> _Activity_: Below are the records; copy exactly the stretch from the line containing "- and yes you" through the line containing "## Docker Multi Stage Builds", both ends included, and nothing else.

> _Excerpted data_:
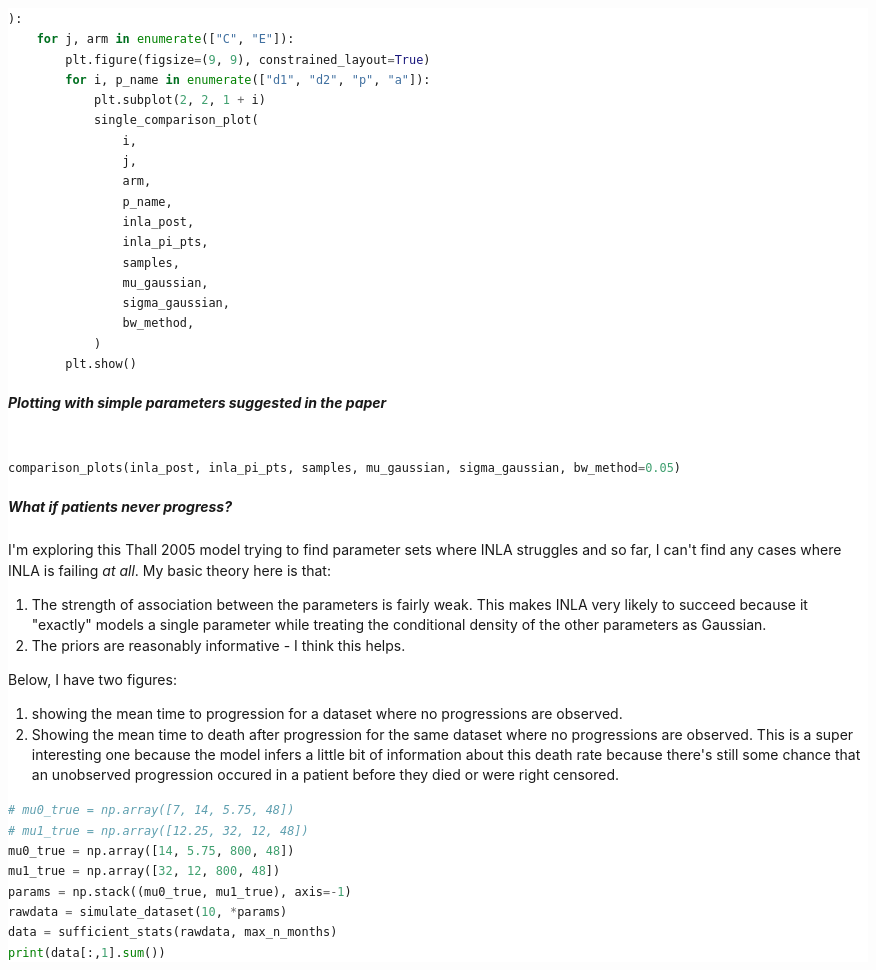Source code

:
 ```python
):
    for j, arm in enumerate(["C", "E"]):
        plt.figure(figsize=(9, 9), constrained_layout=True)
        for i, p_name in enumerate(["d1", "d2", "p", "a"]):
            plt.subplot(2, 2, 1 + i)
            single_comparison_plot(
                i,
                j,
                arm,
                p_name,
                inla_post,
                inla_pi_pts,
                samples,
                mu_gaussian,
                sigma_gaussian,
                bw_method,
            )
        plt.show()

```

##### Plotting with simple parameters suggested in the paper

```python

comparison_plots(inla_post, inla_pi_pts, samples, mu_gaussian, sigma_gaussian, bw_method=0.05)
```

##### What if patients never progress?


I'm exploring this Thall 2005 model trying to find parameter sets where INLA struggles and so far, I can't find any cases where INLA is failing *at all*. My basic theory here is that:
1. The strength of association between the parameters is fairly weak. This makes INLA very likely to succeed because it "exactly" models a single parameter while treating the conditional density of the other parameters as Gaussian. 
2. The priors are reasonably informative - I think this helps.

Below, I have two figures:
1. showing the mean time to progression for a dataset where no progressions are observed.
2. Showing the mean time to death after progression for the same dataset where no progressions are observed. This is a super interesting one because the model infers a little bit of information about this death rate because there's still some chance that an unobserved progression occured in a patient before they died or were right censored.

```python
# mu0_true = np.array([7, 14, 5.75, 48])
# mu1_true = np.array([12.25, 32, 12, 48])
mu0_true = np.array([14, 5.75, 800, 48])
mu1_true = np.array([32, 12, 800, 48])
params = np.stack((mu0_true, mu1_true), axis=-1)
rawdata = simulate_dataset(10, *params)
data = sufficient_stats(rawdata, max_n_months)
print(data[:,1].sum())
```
==
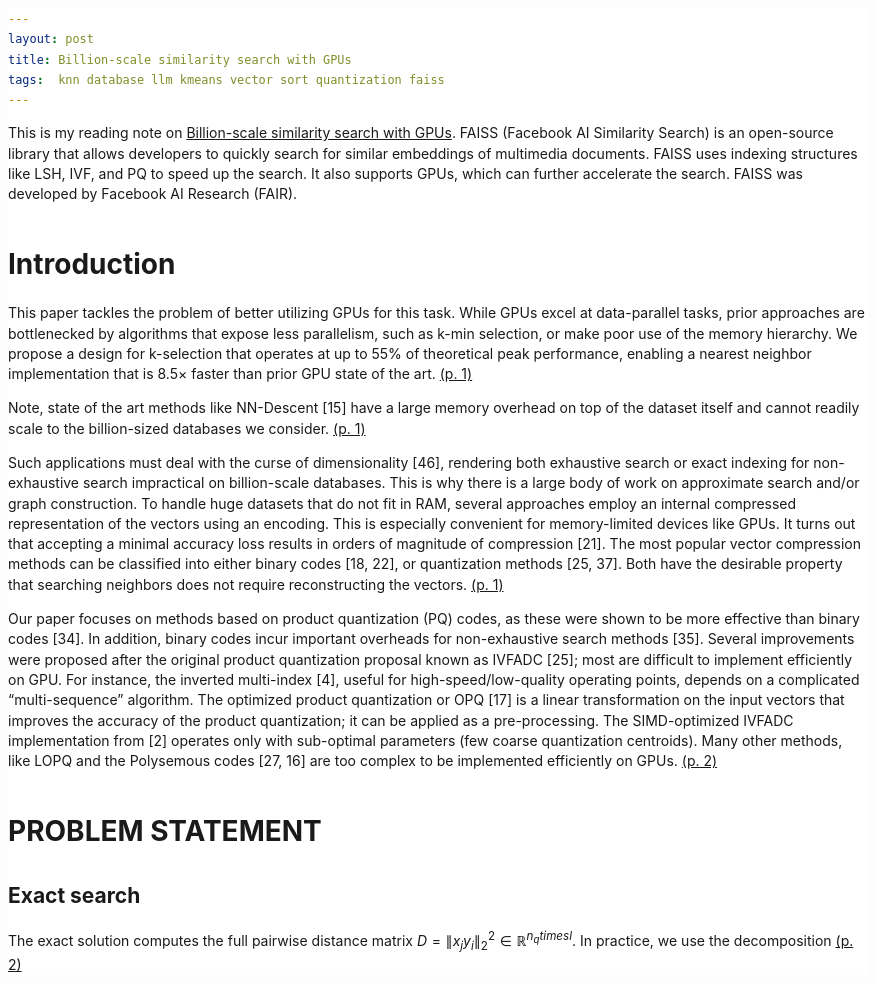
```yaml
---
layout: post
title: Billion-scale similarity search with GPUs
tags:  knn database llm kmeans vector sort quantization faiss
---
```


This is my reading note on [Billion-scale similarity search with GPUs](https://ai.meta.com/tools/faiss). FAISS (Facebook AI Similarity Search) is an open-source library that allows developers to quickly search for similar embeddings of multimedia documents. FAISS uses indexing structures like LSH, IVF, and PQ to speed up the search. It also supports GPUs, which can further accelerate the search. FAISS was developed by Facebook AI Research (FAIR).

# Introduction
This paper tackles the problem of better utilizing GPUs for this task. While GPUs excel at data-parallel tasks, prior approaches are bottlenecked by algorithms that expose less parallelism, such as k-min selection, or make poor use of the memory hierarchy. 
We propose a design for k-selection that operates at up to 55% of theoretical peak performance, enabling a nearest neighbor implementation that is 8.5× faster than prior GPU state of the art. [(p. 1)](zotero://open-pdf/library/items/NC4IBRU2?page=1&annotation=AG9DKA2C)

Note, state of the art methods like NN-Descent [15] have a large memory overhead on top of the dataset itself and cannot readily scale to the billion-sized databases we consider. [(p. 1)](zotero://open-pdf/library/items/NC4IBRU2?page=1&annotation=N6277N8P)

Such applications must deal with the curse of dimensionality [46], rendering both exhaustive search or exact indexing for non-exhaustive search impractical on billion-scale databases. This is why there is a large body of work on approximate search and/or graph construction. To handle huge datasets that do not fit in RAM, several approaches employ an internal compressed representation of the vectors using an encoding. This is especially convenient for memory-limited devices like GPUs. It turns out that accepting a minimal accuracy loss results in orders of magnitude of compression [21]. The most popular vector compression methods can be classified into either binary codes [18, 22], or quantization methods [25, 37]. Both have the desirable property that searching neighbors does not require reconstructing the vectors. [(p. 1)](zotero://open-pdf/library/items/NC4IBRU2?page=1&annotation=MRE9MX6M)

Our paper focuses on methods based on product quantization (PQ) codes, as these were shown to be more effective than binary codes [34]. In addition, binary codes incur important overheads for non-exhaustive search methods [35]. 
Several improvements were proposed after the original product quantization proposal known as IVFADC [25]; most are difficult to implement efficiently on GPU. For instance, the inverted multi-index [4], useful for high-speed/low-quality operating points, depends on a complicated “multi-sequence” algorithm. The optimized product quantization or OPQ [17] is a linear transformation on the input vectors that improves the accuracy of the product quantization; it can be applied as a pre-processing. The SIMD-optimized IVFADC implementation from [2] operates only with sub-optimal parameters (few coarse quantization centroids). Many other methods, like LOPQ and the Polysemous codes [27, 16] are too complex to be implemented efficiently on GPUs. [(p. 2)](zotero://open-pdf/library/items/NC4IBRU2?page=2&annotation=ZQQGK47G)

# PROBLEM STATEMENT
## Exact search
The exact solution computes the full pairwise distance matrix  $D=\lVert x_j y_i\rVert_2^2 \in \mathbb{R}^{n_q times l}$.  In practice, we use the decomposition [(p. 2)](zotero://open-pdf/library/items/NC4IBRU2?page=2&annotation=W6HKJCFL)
==
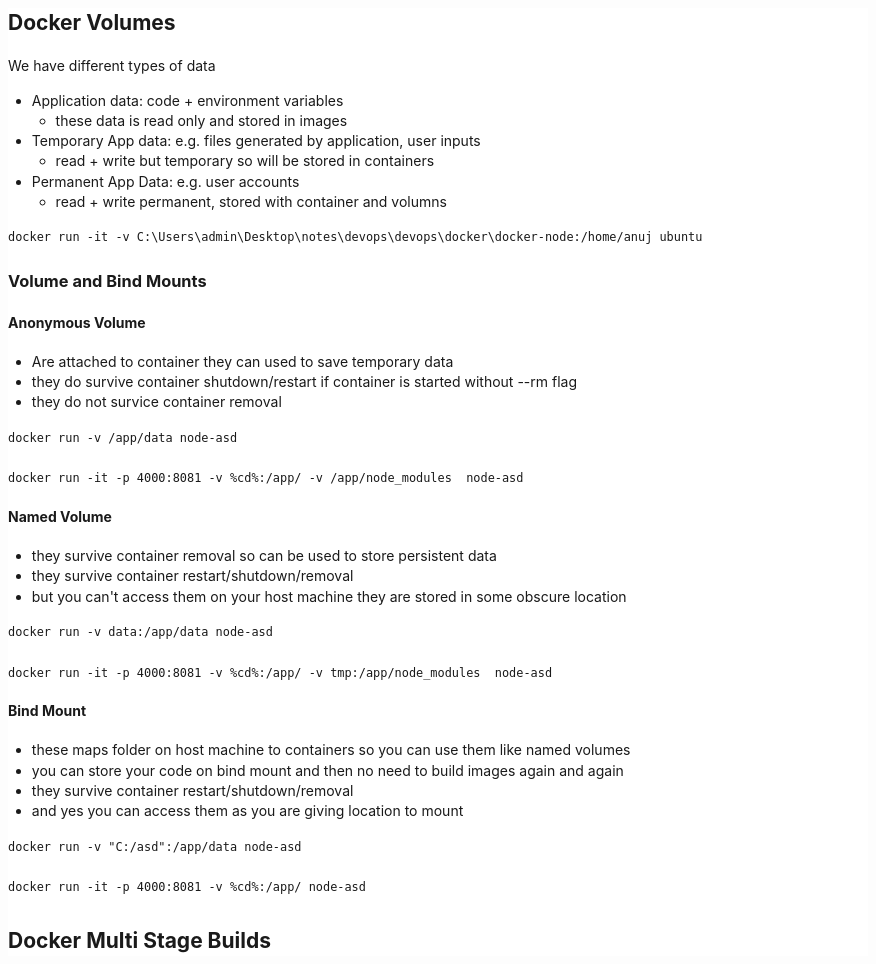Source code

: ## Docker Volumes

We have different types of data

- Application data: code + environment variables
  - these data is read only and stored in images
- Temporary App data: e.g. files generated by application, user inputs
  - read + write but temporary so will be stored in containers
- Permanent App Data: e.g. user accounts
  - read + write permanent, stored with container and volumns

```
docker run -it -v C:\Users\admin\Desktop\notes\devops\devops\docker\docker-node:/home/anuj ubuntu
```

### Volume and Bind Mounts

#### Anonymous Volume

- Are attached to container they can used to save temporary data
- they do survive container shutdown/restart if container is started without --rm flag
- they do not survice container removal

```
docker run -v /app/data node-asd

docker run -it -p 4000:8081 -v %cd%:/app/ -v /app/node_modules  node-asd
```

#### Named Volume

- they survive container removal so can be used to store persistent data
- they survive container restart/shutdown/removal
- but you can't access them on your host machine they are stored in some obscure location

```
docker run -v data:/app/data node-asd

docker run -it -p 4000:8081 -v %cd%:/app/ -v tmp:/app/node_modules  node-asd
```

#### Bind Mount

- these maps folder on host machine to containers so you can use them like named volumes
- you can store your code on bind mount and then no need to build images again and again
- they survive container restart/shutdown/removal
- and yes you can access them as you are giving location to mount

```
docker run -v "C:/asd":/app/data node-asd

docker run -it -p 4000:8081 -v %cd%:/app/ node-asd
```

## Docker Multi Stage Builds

> _Solution to the problem_:
- and yes you can access them as you are giving location to mount

```
docker run -v "C:/asd":/app/data node-asd

docker run -it -p 4000:8081 -v %cd%:/app/ node-asd
```

## Docker Multi Stage Builds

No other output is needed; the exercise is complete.